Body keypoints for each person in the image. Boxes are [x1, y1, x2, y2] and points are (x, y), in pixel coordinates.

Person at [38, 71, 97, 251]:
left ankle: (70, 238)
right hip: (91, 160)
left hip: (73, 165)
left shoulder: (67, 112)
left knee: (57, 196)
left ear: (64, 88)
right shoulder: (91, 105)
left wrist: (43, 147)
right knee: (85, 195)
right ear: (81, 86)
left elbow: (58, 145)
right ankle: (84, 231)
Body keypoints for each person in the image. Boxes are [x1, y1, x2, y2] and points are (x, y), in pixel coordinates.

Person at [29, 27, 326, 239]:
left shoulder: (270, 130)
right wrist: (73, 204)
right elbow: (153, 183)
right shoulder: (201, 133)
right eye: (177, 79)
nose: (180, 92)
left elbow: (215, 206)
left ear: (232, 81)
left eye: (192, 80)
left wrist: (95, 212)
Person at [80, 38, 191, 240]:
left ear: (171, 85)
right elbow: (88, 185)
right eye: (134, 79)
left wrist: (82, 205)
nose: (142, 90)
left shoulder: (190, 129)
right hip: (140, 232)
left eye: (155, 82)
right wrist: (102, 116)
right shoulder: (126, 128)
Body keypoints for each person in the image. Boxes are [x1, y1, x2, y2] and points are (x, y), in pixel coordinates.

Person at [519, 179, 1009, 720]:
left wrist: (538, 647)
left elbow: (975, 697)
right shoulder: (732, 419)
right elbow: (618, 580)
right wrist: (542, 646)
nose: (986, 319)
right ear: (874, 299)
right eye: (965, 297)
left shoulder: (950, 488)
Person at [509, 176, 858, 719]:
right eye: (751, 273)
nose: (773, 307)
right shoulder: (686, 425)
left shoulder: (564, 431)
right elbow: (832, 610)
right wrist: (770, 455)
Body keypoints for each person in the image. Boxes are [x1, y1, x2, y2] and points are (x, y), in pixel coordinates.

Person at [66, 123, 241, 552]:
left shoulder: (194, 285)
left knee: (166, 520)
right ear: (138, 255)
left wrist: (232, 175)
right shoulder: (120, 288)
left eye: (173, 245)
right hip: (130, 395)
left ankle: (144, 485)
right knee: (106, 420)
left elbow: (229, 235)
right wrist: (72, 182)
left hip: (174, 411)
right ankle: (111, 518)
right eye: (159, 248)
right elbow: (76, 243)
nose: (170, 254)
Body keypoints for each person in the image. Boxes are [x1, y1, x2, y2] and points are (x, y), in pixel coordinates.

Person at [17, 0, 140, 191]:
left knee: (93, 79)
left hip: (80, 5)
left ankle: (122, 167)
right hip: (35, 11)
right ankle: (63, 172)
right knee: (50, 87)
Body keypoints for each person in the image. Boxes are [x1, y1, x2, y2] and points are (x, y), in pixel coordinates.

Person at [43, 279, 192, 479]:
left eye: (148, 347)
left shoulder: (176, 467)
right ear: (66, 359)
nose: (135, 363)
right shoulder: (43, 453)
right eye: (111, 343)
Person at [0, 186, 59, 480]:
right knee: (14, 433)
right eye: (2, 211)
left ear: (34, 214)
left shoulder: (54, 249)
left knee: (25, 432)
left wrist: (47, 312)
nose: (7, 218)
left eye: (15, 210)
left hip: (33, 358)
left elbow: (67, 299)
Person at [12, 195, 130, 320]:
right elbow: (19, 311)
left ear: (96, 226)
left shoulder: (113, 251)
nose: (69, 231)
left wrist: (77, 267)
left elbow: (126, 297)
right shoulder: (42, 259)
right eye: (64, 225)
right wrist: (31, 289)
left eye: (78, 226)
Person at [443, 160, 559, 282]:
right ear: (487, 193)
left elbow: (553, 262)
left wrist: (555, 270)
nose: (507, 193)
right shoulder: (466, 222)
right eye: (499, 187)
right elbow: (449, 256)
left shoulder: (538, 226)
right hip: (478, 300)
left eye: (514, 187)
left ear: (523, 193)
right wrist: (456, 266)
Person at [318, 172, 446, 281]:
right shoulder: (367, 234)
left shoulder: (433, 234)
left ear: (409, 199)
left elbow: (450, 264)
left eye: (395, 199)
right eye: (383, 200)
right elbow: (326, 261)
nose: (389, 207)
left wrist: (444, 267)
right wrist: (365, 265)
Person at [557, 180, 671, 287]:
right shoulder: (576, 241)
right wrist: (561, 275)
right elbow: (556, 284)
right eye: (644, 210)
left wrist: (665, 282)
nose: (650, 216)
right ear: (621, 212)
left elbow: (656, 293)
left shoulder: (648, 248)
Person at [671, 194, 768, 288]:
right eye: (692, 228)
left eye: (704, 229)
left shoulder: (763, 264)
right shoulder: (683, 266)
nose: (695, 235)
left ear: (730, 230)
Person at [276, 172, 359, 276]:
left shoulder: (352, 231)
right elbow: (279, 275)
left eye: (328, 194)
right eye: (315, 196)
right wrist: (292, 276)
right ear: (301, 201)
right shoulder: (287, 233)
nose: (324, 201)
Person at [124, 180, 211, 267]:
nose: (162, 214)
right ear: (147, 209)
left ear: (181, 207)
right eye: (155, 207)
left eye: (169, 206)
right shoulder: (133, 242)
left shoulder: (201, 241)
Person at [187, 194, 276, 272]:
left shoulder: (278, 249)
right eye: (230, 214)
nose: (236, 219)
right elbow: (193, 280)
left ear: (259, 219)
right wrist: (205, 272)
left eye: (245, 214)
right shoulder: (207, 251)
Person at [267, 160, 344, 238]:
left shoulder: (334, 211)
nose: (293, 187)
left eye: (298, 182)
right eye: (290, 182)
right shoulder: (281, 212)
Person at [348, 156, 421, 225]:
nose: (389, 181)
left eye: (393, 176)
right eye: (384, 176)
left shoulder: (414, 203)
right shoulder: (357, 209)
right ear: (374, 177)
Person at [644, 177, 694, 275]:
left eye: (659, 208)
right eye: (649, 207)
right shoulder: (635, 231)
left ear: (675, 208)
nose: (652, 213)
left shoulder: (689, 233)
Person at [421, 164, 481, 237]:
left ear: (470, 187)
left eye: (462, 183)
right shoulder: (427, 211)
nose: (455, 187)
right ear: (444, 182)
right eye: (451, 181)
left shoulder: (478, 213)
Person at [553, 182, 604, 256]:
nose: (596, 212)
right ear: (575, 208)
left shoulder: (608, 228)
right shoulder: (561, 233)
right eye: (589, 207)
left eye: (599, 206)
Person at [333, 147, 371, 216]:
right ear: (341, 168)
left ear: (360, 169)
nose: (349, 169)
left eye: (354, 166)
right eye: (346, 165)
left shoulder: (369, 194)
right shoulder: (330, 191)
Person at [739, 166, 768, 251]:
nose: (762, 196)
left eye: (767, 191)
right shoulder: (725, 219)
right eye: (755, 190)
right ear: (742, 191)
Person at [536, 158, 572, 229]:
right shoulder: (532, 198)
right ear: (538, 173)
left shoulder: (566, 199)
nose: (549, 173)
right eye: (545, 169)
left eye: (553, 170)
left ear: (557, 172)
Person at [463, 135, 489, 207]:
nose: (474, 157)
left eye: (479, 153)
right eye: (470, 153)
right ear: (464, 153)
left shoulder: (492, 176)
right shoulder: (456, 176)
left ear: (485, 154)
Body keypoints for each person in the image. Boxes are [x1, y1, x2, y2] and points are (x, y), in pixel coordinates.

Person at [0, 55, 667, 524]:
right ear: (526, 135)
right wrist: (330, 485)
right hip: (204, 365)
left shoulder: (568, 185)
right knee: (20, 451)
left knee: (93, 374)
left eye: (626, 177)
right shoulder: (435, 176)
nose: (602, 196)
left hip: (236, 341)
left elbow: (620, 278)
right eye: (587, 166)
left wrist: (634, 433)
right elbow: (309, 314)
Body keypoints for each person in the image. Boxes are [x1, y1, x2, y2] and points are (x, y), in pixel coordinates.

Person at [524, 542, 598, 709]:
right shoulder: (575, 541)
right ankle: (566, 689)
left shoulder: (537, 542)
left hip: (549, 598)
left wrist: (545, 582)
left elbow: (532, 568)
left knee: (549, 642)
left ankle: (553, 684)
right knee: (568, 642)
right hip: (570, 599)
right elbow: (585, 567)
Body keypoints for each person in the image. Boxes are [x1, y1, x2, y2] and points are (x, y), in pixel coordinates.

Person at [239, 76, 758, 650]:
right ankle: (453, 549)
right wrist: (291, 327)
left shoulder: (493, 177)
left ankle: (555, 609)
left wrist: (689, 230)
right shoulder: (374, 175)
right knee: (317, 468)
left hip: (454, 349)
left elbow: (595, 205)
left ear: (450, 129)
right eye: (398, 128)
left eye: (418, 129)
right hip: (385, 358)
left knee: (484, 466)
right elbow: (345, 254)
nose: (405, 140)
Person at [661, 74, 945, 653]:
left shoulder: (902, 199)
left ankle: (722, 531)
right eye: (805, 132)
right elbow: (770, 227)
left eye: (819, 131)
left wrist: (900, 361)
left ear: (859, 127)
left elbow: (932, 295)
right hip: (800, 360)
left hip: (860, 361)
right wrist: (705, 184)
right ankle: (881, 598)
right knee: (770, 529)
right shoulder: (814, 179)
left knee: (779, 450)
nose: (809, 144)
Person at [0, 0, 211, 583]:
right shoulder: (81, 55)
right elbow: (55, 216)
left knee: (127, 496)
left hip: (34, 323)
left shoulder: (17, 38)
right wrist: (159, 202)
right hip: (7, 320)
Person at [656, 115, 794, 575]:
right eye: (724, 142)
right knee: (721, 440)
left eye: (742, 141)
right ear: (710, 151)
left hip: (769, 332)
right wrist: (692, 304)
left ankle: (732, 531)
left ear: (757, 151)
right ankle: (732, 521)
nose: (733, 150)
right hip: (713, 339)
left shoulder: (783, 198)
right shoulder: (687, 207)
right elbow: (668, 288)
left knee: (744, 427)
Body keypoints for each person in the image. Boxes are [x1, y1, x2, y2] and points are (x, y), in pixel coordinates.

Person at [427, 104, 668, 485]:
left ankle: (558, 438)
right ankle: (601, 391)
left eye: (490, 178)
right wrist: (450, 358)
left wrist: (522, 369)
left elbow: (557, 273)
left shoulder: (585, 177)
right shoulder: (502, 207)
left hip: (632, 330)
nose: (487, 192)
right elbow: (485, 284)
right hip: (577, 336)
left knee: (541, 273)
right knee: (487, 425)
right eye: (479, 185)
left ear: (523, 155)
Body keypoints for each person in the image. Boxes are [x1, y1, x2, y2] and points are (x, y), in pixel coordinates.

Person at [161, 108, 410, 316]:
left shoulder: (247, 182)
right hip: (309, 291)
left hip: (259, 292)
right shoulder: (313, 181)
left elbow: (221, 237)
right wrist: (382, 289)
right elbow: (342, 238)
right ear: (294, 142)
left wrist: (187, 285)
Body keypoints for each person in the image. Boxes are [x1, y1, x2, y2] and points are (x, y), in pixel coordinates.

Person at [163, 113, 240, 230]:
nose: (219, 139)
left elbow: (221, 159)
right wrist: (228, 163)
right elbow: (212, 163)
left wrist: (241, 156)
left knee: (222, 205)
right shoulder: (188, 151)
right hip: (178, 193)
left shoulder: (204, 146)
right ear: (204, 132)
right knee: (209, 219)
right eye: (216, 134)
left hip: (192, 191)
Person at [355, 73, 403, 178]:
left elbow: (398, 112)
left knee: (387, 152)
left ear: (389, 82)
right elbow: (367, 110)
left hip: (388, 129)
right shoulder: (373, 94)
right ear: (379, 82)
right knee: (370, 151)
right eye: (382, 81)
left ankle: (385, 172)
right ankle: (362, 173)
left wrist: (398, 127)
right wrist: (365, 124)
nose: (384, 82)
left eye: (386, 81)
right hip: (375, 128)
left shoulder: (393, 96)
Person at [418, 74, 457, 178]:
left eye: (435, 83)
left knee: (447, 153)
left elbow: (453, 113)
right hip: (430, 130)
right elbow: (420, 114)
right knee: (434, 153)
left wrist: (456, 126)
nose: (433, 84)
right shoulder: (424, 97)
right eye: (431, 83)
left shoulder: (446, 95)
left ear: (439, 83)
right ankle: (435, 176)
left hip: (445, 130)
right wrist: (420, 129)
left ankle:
· · · · · · ·
**Exercise**
Word for word, restate the lines of the listing above starting at the line with "right eye: (649, 207)" and ending at the line with "right shoulder: (330, 191)", and nothing outside them.

**Answer for the task**
right eye: (649, 207)
right shoulder: (635, 231)
left ear: (675, 208)
nose: (652, 213)
left shoulder: (689, 233)
Person at [421, 164, 481, 237]:
left ear: (470, 187)
left eye: (462, 183)
right shoulder: (427, 211)
nose: (455, 187)
right ear: (444, 182)
right eye: (451, 181)
left shoulder: (478, 213)
Person at [553, 182, 604, 256]:
nose: (596, 212)
right ear: (575, 208)
left shoulder: (608, 228)
right shoulder: (561, 233)
right eye: (589, 207)
left eye: (599, 206)
Person at [333, 147, 371, 216]:
right ear: (341, 168)
left ear: (360, 169)
nose: (349, 169)
left eye: (354, 166)
right eye: (346, 165)
left shoulder: (369, 194)
right shoulder: (330, 191)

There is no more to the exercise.